In 2014, Bittern was fitted with two commemorative plaques, similar to those worn by sister locomotives Mallard and Sir Nigel Gresley, in honour of its 90 mph runs. Just prior to the expiry of its mainline certificate on 1 January 2015, the locomotive was moved again to the Mid-Hants Railway, where it ran during 2015 before being withdrawn from service for a major overhaul at LNWR, Crewe.

As of May 2018, Bittern was stored in the queue of engines awaiting workshop space, as Crewe LSL was focused on getting 60532 and 70000 back to mainline service standard.

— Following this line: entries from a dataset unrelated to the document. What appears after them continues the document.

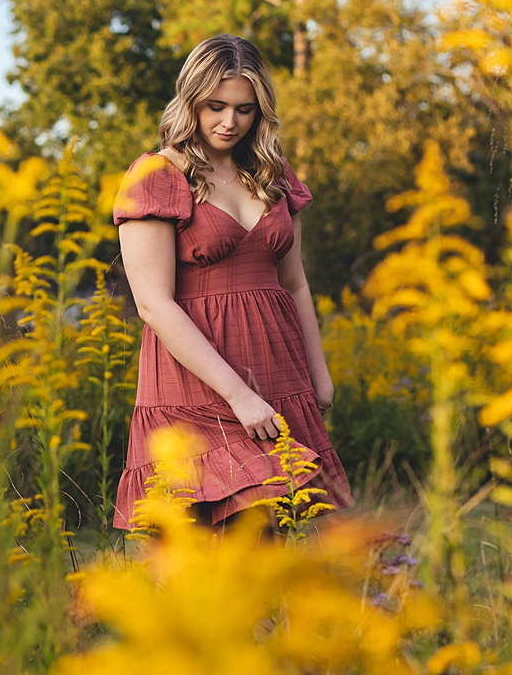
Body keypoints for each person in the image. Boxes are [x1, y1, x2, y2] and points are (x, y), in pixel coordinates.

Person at [112, 34, 352, 530]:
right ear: (191, 99)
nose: (229, 122)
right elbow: (154, 304)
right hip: (196, 383)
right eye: (216, 106)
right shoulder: (157, 175)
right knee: (199, 546)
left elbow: (295, 282)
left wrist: (318, 371)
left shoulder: (273, 175)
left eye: (244, 109)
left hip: (278, 372)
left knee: (269, 541)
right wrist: (239, 396)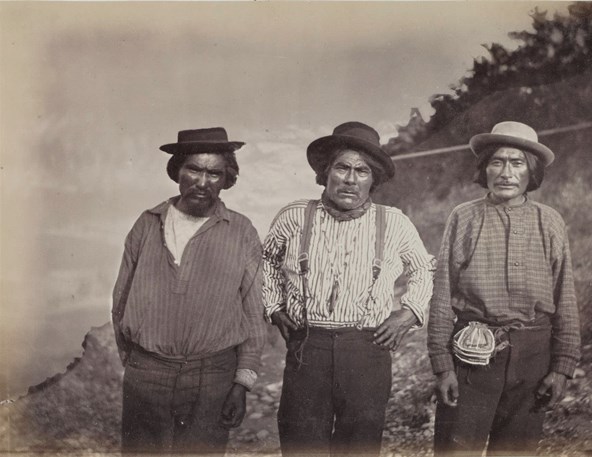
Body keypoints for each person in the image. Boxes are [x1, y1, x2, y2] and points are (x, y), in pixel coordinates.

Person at [262, 121, 435, 456]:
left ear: (374, 179)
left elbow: (423, 268)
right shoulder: (295, 215)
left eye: (363, 171)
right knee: (301, 443)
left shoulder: (395, 222)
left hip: (367, 349)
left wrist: (409, 312)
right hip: (307, 346)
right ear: (326, 172)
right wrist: (273, 307)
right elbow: (265, 261)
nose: (351, 179)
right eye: (342, 167)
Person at [427, 121, 581, 455]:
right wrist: (443, 367)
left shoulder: (549, 221)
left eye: (517, 162)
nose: (506, 172)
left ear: (532, 172)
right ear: (484, 169)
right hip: (471, 357)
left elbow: (565, 297)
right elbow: (441, 296)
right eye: (497, 161)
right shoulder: (464, 217)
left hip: (533, 359)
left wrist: (562, 367)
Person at [111, 127, 265, 454]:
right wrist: (139, 362)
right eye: (193, 169)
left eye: (214, 173)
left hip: (213, 377)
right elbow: (121, 300)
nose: (202, 181)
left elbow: (253, 313)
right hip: (147, 373)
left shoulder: (241, 231)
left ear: (227, 179)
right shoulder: (147, 223)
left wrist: (240, 383)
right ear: (177, 171)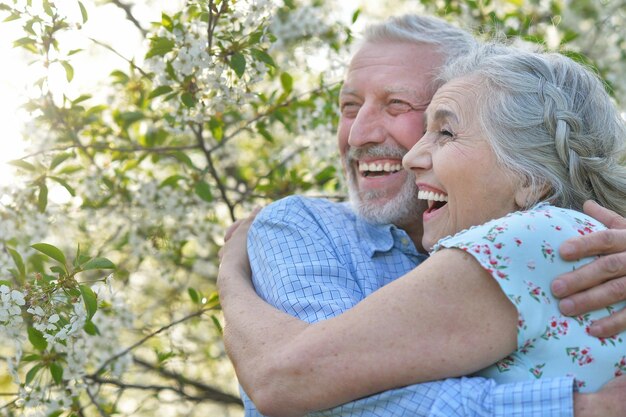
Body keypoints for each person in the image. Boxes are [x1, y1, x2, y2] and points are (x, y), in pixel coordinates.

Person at [221, 15, 626, 417]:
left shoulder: (532, 238)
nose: (360, 135)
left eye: (399, 104)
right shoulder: (304, 227)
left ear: (531, 179)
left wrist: (232, 278)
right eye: (348, 106)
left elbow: (289, 379)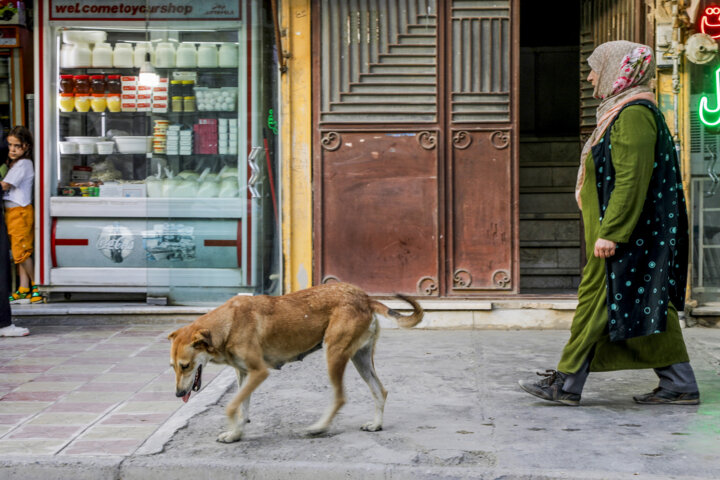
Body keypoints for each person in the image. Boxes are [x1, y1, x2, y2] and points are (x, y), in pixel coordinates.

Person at [518, 41, 699, 406]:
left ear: (618, 70)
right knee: (643, 303)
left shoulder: (633, 115)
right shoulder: (621, 112)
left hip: (625, 235)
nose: (589, 76)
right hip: (626, 234)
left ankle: (566, 383)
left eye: (595, 68)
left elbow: (632, 180)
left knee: (597, 303)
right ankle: (679, 383)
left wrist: (612, 233)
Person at [1, 126, 41, 305]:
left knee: (22, 252)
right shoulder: (16, 164)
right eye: (10, 145)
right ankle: (24, 288)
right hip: (13, 212)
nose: (12, 149)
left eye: (17, 146)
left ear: (26, 146)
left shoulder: (24, 164)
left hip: (20, 212)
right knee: (19, 252)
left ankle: (37, 286)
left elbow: (4, 186)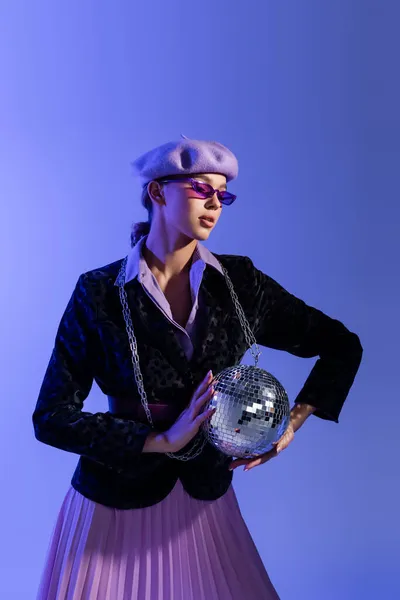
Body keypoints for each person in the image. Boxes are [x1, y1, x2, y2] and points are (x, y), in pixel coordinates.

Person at [33, 136, 363, 600]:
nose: (215, 204)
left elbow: (341, 345)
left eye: (223, 194)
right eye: (201, 189)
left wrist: (290, 424)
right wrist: (158, 441)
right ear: (157, 192)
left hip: (205, 496)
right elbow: (51, 417)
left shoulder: (241, 284)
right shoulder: (99, 292)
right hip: (112, 498)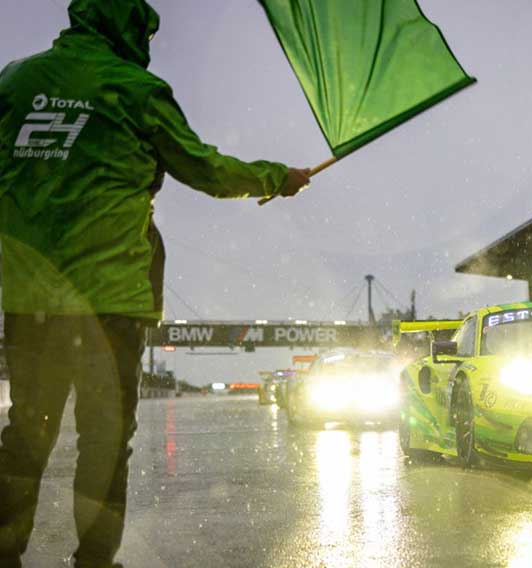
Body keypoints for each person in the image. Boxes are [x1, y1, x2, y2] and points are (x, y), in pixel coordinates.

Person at [0, 1, 310, 566]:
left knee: (24, 435)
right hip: (108, 304)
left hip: (29, 303)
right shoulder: (136, 90)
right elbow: (206, 169)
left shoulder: (15, 81)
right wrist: (276, 178)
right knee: (103, 442)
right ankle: (95, 560)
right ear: (128, 27)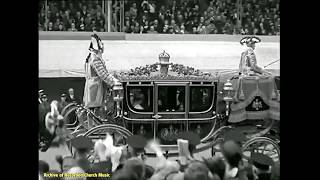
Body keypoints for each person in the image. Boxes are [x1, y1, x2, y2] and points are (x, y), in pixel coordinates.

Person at [83, 33, 120, 116]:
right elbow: (103, 75)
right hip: (95, 88)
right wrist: (114, 82)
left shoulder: (91, 57)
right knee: (96, 112)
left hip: (92, 87)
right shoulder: (95, 59)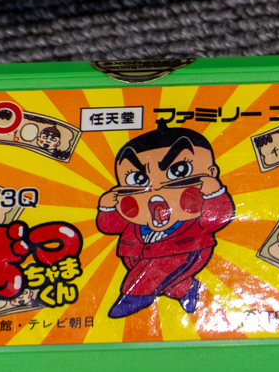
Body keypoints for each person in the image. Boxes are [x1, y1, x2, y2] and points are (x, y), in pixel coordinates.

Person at [95, 127, 234, 317]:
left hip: (185, 250)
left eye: (179, 171)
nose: (156, 187)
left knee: (151, 275)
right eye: (138, 178)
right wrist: (108, 207)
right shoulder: (134, 216)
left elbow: (217, 218)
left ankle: (133, 297)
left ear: (210, 174)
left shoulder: (196, 217)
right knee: (163, 278)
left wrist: (213, 193)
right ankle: (185, 289)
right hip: (135, 254)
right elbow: (110, 226)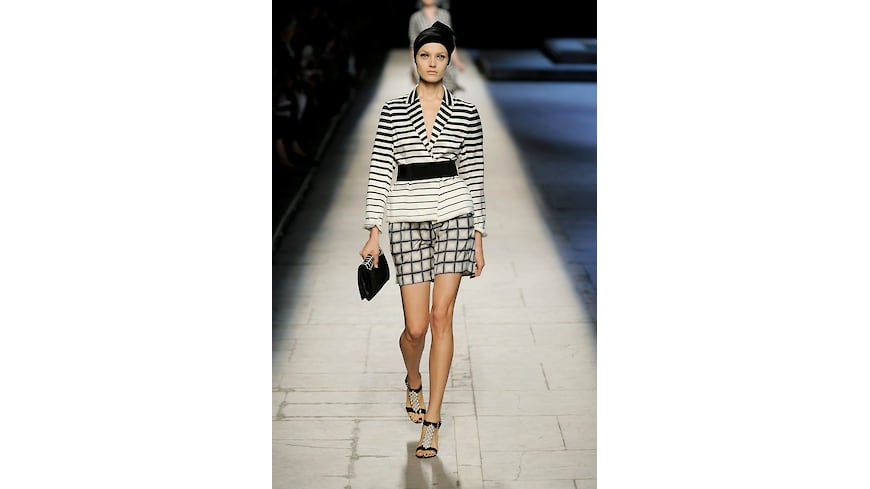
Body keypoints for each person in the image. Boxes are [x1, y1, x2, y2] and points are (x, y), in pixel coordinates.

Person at [359, 21, 486, 459]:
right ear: (414, 59)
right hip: (406, 219)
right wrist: (373, 231)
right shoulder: (393, 110)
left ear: (449, 61)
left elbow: (475, 174)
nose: (432, 63)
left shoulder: (466, 111)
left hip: (454, 215)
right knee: (415, 329)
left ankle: (433, 419)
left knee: (440, 318)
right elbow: (381, 169)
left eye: (440, 56)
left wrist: (479, 235)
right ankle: (413, 378)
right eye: (425, 55)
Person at [408, 0, 466, 92]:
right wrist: (414, 65)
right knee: (428, 91)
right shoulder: (415, 17)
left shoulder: (444, 14)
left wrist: (457, 62)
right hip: (425, 60)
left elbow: (450, 40)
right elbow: (413, 43)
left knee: (448, 91)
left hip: (443, 59)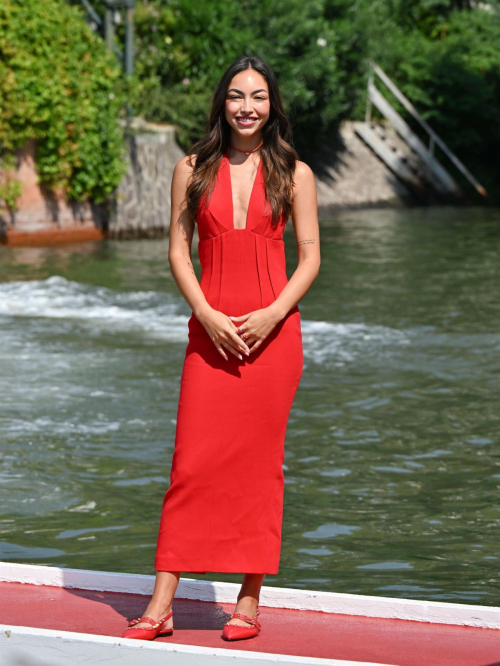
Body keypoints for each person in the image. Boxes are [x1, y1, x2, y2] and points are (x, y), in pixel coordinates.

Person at [122, 54, 320, 643]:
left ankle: (249, 598)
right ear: (221, 102)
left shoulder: (295, 173)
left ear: (272, 104)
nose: (247, 107)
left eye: (258, 96)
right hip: (208, 335)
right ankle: (161, 602)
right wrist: (204, 313)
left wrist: (273, 313)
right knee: (191, 464)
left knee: (261, 467)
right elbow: (179, 252)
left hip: (273, 336)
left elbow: (310, 258)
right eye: (237, 95)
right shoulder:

Bittern left Crewe in June 2018 and was transported by road to Margate, where it joined the Locomotive Storage Ltd facility at the former Hornby factory site. The company intends to create a railway heritage museum called The One:One Collection, which will showcase Bittern and other historic locomotives and vehicles.

===Second Return to Steam===
In May 2023 it was announced that Bittern's owners LSG had partnered up with Sir Nigel Gresley Locomotive Trust to form SNG Engineering, with the intention of working together on 4464's overhaul. In February 2025 Bittern was transferred to the Crewe workshops where the boiler would be removed before the chassis and frames move to a private site in Yorkshire.

==Models==
Bachmann released a model of 60019 while it was still in BR Green. In 2013, Hornby released a limited edition of 1,000 models of Bittern as 60019 in Brunswick Green, with double tenders, as for its non-stop run from London to York in 2009. This was followed in 2014 by a very limited edition set of the six surviving A4s as 'The Great Goodbye' collection, including Bittern as 4464 in Garter Blue and with full valances. In 2019, Hornby are releasing limited edition models of engines in the 1:1 collection, including Bittern in LNER Garter Blue livery with two tenders and gold lettering, as preserved.